Data loops prioritize not data scale but 'targeted collection.' Especially for long-tail problems, they necessitate continuous resolution through loop mechanisms; otherwise, no amount of historical data can encompass them.
For this reason, some technical solutions do not passively rely on natural data collection but actively mine or construct scarce scenarios through methods like shadow mode and simulation generation.
Final Reflections
Returning to the initial query, more training data is not always advantageous for autonomous driving models. Simply increasing quantity does not perpetually enhance capabilities. Only when data quality and structure are reasonable does greater scale become truly valuable.

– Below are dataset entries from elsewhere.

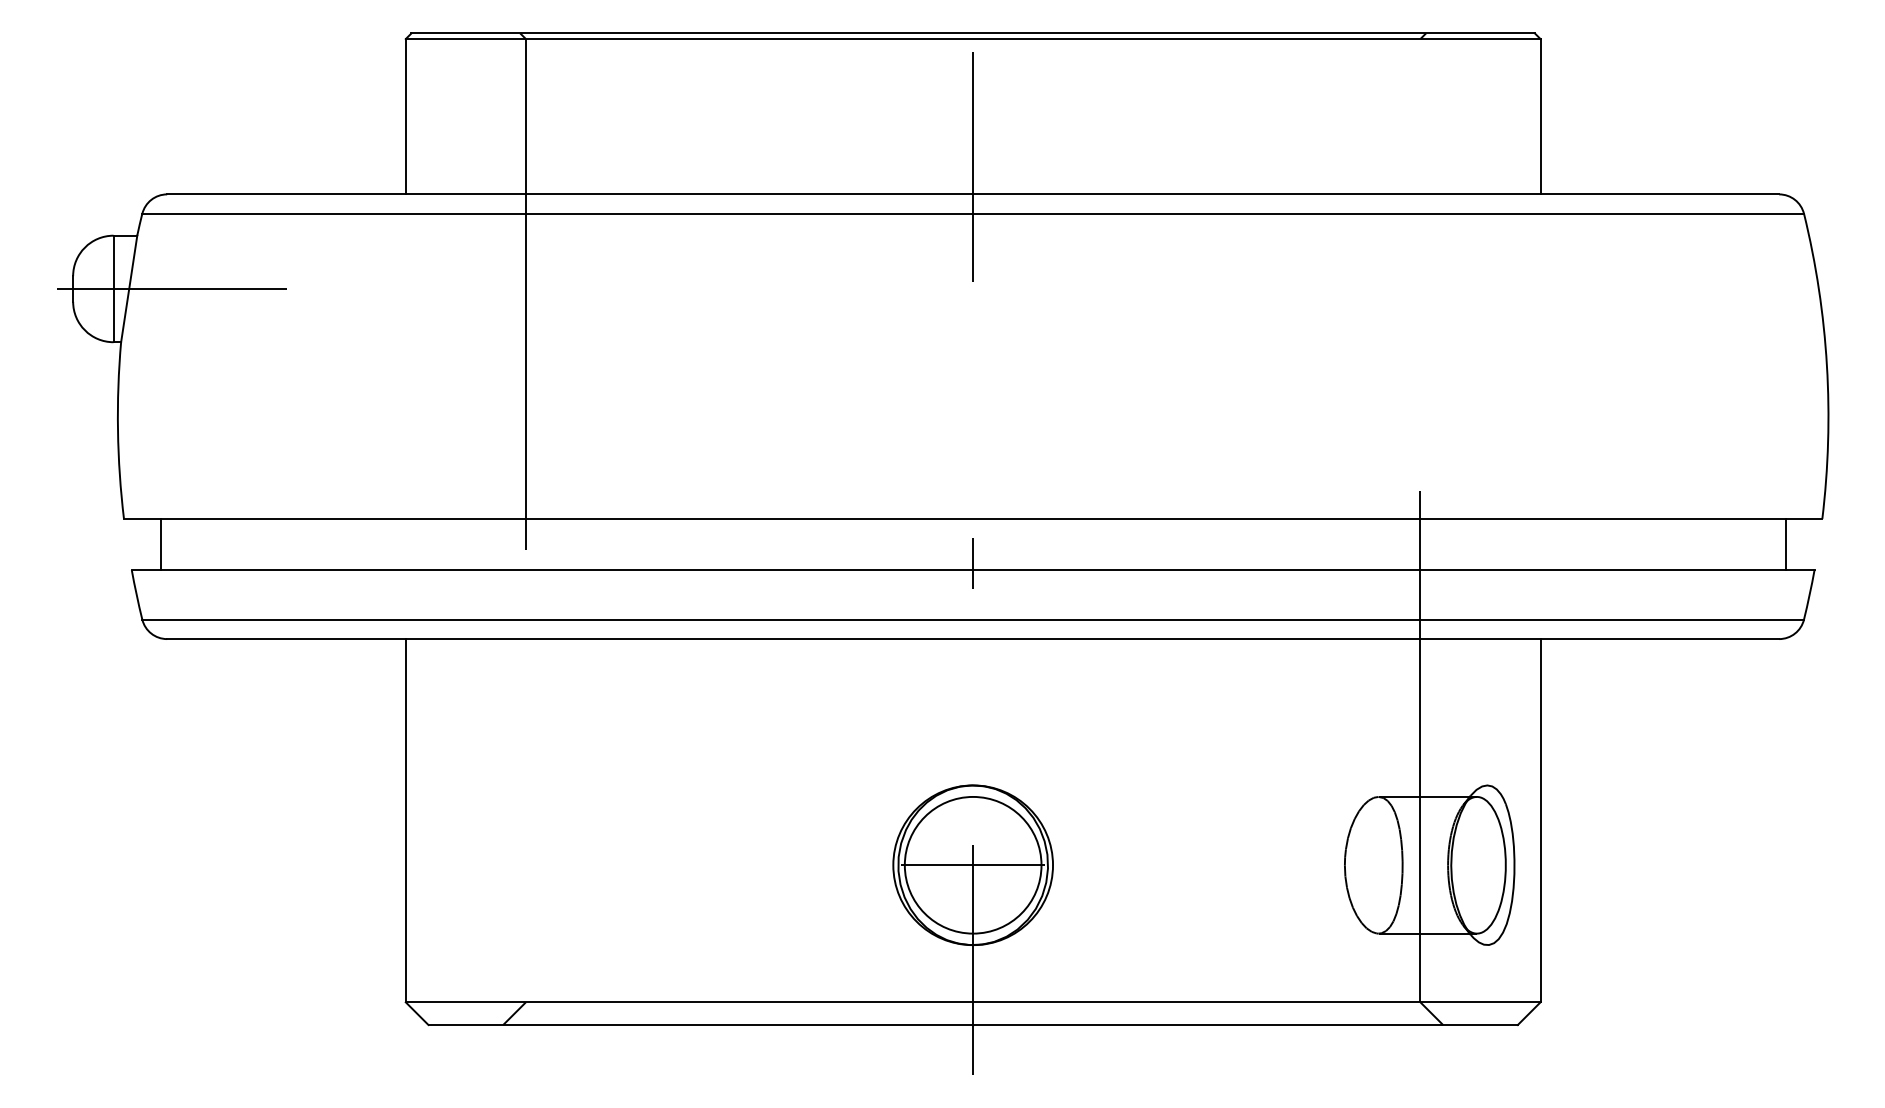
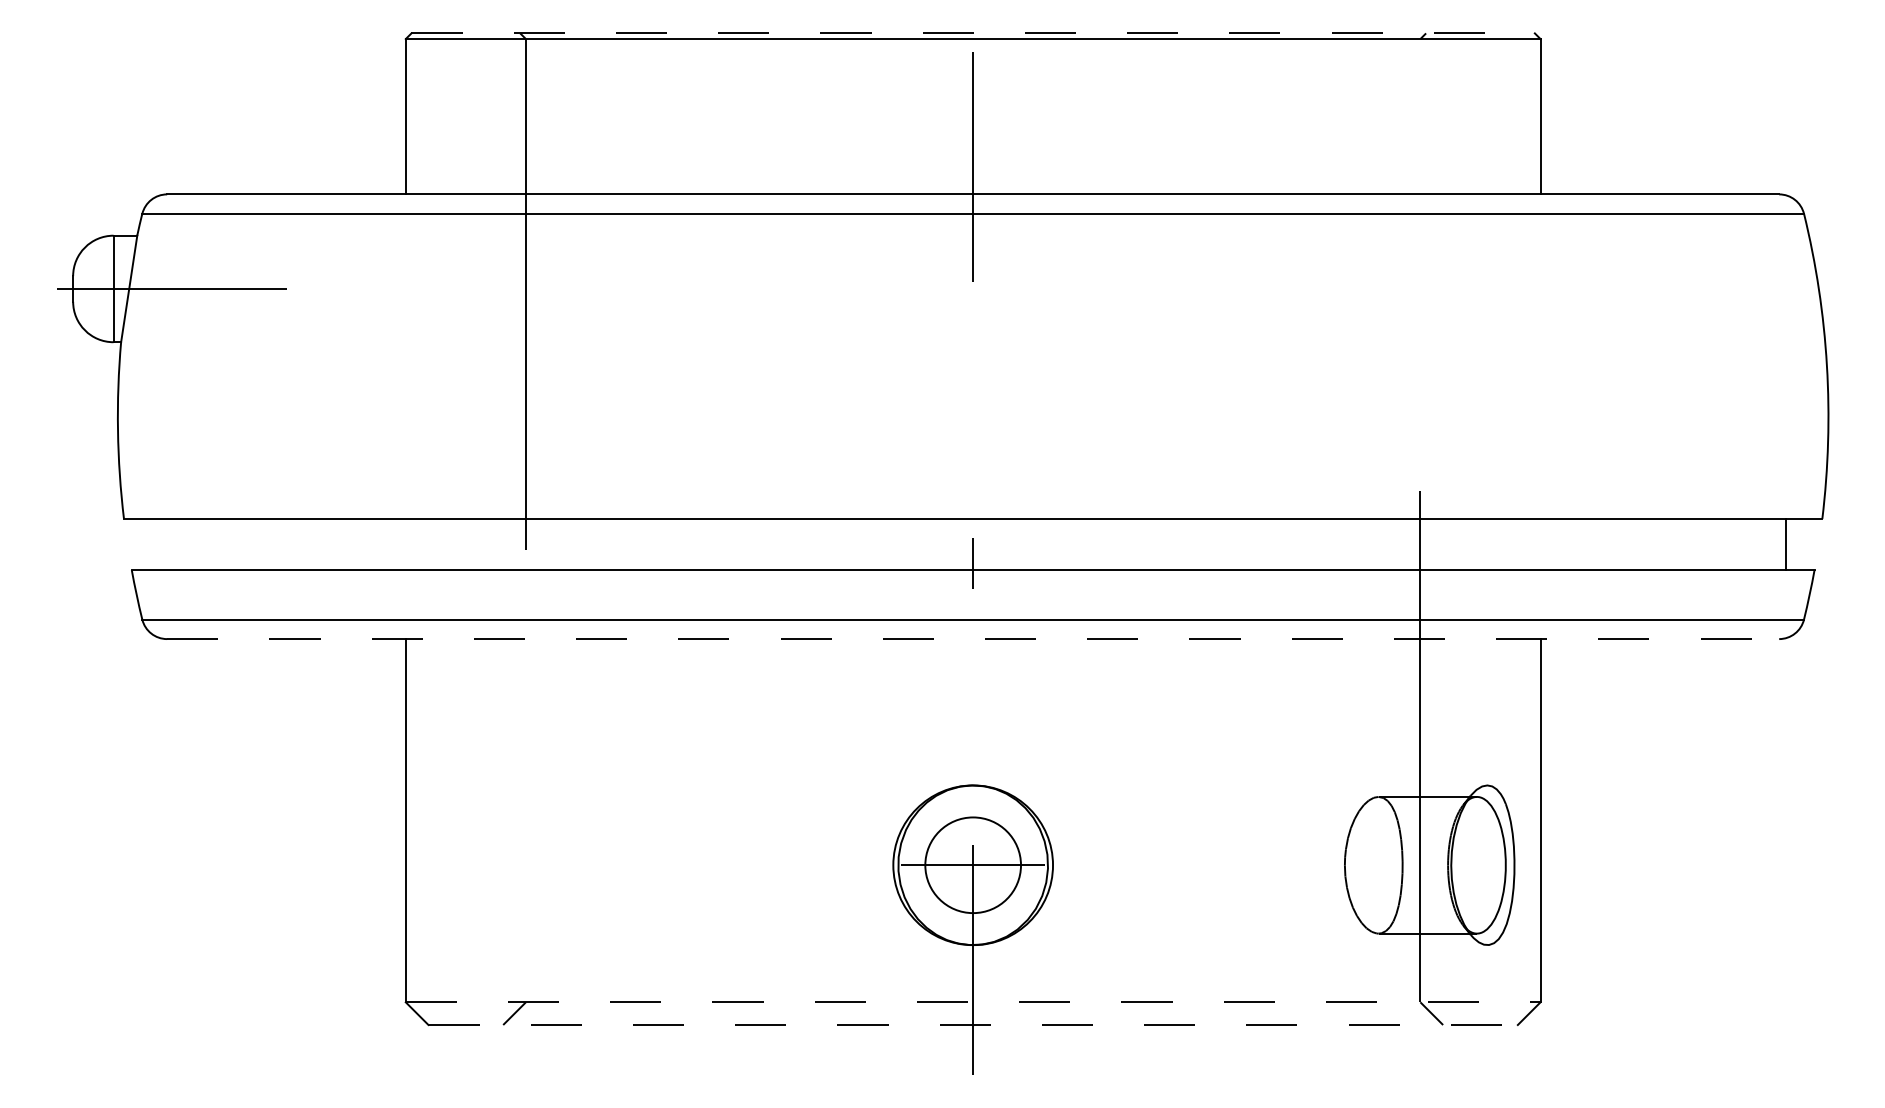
line at (973, 33): solid -> dashed
line at (160, 544): present -> none
line at (973, 639): solid -> dashed
circle at (972, 864) diameter: 137 px -> 96 px
line at (973, 1002): solid -> dashed
line at (973, 1025): solid -> dashed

To genuinely elevate the model's upper limit, several aspects must be considered:
Whether the data encompasses key scenarios, particularly long-tail ones;
Whether the data is clean, accurately annotated, and temporally complete;
Whether the data forms a loop that can continuously address missing capabilities.
The autonomous driving industry has transitioned from 'competing on data volume' to 'competing on data efficiency.' Whoever can more swiftly identify problems, collect key data, and form effective training will possess a system closer to real-world usability. Relying solely on data accumulation while disregarding structure and quality can easily lead to model failure at critical moments, even if training appears sufficient. This is one of the core reasons why fully autonomous driving has not yet been fully realized.